Appelée à évaluer les risques liés aux nanomatériaux pour la population générale et pour l'environnement, l'Agence française de sécurité sanitaire de l'environnement et du travail ( Afsset) reconnaît que l'état actuel des connaissances sur les nanomatériaux est très lacunaire. Ainsi, il peut exister plusieurs formes d'un même nanomatériau, aux propriétés extrêmement différentes, par exemple selon le traitement de surface appliqué. Ce qui a incité un groupe de travail de l'Organisation de coopération et de développement économiques ( OCDE), à chercher à bien caractériser chaque nanomatériau.
Autre inconnue : le devenir de ces nanomatériaux au contact des organismes et des milieux. « Pour combler les données manquantes et pouvoir faire une réelle étude de risques sanitaires et environnementaux, il faudrait cinquante ans... », estime Dominique Gombert, chef du département des expertises en santé-environnement-travail de l'Afsset. Impossible pourtant d'attendre tant de temps avant de les réglementer, d'après le directeur de l'agence Martin Guespereau : « Il faut limiter le développement des nanomatériaux aux usages essentiels, favoriser la substitution par d'autres molécules pour limiter les risques. »

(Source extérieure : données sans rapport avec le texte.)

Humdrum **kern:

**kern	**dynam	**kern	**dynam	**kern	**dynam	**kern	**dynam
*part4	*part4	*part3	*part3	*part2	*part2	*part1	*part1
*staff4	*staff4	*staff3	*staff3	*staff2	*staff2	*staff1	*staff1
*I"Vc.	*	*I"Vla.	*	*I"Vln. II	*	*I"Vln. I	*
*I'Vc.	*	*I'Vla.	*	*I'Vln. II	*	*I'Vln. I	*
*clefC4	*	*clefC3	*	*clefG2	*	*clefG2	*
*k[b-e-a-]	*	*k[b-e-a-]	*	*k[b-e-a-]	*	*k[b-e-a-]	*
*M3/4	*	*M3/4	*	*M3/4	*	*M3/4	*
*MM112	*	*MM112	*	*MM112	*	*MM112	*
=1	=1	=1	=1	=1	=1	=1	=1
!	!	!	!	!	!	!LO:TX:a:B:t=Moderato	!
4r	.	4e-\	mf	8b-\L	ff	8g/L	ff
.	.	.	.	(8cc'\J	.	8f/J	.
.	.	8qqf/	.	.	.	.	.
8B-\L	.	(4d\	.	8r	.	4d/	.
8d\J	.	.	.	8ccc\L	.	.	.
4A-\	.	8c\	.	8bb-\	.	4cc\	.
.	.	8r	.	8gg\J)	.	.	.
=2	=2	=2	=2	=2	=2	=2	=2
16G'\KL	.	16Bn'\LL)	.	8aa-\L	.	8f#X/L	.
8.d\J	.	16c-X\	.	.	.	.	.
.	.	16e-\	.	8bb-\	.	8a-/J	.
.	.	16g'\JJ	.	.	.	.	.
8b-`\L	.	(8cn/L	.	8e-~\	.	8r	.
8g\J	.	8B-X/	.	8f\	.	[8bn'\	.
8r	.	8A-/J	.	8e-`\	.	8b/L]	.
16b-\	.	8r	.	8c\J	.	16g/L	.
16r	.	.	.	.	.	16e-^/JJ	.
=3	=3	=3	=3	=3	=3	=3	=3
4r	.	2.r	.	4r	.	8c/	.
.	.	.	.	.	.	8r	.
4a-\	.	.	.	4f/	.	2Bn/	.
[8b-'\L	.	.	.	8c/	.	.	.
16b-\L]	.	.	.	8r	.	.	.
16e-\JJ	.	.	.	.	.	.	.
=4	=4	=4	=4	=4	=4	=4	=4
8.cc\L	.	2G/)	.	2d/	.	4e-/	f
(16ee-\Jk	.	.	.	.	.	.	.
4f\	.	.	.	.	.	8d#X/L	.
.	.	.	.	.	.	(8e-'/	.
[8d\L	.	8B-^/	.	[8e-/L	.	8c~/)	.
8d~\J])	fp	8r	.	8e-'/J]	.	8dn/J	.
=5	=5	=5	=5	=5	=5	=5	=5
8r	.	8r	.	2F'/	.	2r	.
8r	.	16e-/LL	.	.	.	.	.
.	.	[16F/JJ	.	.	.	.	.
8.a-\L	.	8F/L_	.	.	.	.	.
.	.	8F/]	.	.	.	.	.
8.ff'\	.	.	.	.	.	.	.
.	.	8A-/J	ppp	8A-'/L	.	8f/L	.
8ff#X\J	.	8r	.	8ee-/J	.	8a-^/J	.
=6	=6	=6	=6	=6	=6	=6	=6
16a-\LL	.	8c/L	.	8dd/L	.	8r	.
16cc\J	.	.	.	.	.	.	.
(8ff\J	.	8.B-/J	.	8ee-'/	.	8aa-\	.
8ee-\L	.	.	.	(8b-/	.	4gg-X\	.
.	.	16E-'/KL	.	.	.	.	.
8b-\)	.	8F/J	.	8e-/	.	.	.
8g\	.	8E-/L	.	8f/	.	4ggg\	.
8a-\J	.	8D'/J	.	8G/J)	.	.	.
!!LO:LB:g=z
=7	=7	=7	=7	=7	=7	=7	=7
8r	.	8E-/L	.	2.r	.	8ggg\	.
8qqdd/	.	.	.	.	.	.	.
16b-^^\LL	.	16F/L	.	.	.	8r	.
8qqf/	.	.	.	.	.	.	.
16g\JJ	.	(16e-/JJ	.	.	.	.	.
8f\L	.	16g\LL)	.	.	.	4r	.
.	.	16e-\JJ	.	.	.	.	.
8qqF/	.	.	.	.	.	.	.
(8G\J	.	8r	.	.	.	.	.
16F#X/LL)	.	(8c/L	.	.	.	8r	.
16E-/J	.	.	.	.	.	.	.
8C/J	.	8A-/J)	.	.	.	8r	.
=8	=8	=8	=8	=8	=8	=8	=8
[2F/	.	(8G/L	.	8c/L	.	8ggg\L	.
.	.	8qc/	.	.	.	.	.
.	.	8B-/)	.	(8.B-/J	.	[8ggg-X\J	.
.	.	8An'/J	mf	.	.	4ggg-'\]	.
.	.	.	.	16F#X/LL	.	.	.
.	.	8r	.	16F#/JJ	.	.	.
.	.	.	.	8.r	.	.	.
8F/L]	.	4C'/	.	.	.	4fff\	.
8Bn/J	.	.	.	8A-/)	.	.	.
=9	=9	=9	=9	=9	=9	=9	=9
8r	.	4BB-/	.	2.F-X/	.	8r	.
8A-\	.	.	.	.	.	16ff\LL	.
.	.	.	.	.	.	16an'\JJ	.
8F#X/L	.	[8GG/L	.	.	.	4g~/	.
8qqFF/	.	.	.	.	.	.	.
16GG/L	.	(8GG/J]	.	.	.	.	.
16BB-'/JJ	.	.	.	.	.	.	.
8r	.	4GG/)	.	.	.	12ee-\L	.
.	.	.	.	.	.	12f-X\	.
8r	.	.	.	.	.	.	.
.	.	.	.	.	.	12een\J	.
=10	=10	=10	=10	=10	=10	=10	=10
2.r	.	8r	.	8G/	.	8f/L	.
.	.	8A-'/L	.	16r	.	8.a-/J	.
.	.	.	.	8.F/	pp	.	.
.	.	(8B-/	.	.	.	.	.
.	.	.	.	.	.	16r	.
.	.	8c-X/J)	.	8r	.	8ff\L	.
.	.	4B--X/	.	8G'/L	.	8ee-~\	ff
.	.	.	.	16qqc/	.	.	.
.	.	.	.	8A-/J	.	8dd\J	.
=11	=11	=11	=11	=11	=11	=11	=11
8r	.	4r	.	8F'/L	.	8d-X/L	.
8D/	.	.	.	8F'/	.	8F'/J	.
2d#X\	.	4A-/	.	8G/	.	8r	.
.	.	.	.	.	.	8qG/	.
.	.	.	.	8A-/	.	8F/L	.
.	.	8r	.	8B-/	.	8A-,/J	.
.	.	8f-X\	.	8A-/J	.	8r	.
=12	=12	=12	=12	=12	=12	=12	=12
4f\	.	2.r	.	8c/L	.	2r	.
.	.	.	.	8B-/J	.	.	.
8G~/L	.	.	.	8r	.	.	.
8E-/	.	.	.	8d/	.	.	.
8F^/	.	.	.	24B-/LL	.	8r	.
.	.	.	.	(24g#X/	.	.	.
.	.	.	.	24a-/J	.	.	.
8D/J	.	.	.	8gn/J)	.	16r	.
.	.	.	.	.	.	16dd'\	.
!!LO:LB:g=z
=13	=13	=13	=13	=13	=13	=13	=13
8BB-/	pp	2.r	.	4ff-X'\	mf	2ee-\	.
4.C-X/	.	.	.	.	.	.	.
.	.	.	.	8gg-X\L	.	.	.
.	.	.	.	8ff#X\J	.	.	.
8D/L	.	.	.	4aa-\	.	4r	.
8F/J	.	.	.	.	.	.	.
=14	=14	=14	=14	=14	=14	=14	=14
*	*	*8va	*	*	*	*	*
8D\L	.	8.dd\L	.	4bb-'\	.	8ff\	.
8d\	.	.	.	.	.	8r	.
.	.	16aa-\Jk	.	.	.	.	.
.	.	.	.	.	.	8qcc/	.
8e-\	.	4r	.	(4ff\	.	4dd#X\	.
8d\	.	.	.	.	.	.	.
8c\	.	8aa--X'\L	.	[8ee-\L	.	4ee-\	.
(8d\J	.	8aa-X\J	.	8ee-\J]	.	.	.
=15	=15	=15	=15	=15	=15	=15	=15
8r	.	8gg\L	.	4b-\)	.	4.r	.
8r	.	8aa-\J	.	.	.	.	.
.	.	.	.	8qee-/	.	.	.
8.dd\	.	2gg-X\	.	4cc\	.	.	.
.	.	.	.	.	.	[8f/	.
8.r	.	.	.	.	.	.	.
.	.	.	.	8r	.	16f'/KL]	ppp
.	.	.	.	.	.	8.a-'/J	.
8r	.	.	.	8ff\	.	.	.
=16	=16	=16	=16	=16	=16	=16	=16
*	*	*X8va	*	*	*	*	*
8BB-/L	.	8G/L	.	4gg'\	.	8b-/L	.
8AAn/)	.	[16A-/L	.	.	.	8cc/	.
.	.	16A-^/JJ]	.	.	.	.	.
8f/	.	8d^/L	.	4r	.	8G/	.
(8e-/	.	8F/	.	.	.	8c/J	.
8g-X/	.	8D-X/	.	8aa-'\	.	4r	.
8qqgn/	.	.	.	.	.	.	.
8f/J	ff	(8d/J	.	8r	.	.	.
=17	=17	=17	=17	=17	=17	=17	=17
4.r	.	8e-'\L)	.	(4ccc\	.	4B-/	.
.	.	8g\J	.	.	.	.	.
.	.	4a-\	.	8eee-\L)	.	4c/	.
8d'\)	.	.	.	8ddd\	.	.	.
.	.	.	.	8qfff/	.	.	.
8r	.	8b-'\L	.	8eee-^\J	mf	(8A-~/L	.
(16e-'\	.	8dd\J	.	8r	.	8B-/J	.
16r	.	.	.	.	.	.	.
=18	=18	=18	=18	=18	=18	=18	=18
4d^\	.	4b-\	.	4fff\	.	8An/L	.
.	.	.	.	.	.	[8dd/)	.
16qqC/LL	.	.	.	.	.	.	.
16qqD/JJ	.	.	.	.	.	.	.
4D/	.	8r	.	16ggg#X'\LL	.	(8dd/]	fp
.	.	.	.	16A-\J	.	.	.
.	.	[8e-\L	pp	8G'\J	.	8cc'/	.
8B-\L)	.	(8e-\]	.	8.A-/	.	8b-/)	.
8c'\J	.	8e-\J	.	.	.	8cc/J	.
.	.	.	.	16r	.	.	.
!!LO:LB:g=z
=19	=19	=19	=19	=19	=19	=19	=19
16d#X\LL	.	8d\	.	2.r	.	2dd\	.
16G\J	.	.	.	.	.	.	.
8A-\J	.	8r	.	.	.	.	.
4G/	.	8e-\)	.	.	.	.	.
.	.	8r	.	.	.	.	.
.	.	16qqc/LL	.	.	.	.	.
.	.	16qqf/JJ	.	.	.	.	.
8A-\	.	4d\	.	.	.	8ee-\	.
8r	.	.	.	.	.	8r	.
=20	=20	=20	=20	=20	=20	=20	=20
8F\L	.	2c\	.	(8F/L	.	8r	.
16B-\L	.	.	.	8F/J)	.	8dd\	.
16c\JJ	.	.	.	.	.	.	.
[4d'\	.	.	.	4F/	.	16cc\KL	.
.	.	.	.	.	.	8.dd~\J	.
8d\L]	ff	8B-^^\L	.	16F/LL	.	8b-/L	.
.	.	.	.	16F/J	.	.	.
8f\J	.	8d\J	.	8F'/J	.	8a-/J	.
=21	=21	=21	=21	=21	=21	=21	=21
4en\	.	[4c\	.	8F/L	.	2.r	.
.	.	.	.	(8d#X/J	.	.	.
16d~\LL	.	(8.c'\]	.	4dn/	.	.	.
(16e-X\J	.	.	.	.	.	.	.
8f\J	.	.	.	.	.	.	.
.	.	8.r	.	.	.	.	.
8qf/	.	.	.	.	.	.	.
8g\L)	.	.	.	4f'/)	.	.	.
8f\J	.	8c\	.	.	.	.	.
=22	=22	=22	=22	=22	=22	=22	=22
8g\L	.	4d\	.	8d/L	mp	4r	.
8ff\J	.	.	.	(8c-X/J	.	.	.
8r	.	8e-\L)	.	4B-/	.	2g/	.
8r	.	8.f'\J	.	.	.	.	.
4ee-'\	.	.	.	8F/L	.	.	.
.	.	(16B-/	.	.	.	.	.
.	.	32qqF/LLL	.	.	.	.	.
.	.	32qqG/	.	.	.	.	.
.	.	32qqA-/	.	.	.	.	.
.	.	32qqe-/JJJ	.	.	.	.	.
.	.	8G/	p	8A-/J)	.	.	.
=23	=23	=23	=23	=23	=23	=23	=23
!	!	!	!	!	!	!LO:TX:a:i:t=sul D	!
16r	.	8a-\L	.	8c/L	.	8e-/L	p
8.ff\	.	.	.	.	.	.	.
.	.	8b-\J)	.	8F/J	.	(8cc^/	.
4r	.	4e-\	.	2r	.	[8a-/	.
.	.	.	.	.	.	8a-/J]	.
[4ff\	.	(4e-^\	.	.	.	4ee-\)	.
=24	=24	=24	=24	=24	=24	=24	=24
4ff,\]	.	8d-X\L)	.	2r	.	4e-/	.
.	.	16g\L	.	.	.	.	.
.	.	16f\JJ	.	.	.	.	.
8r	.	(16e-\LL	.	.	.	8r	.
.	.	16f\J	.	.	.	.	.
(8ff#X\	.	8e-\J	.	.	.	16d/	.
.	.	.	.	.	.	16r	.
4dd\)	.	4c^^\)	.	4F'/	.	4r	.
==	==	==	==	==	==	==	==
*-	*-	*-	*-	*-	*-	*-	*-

INQUIÉTUDES SUR LE NANOARGENT
Un exemple, développé par l'agence dans son rapport rendu fin mars : le nanoargent. Ce nanomatériau est incorporé dans des chaussettes, par exemple, pour ses propriétés antibactériennes, antifongiques, antilevures. Cependant, lors du lavage, il est susceptible d'être extrait et de rejoindre le milieu naturel. Plus généralement, « du fait de son usage étendu dans de nombreux domaines de production (textiles, cosmétiques, agroalimentaire, etc.), l'étude estime que le nanoargent a de fortes probabilités de parvenir très facilement dans l'environnement aqueux ».
Sur les 1 015 produits contenant des nanomatériaux recensés dans le monde, plus de la moitié renferme du nanoargent. Or ce nanomatériau « risque de poser des problèmes pour les micro-organismes qui opèrent dans les stations d'épuration. Par ailleurs, la littérature scientifique montre des signaux forts de toxicité pour certaines espèces comme les poissons-zèbres : malformations, mortalité... », explique Dominique Gombert. Conclusion du rapport de l'Afsset : « L'argent utilisé sous ses différentes formes chimiques constituera certainement un risque pour l'environnement, même s'il n'est pas mesurable actuellement. » Le rapport rappelle aussi l'estimation de l'autorité de sécurité alimentaire d'Irlande (FSAI, 2008) : 15 % des émissions d'argent dans l'eau en Europe seraient issues des plastiques biocides et des textiles en 2010. Il souligne par ailleurs que « les effets associés à la taille nanométrique sont les suivants : augmentation du produit de solubilité [...], libération d'ions toxiques (par exemple des métaux) ou encore production d'espèces réactives de l'oxygène associées à des transferts d'électrons [...] extrêmement rapides. » La petite taille ne diminue donc pas le risque. Et si le nanomatériau est particulièrement stable, il risque de conserver ces caractéristiques dans les sols, les aquifères...
UNE GRILLE SIMPLIFIÉE DE QUOTATION
L'Afsset recommande donc en premier lieu l'accélération des recherches sur la toxicité et l'écotoxicité des nanomatériaux. Elle a ainsi décidé de s'autosaisir pour définir en deux ans une grille simplifiée de quotation des risques permettant de classer les nanomatériaux. Deuxième axe : l'interdiction pure et simple de certains usages au titre du principe de précaution, comme les chaussettes contenant du nanoargent. Troisième point, l'introduction d'une traçabilité et d'un étiquetage pour tous les nanomatériaux. Actuellement, les industriels utilisant des nanomatériaux n'ont aucune obligation. Seule future exception : fin 2010, un règlement européen rendra obligatoire l'étiquetage sur les cosmétiques.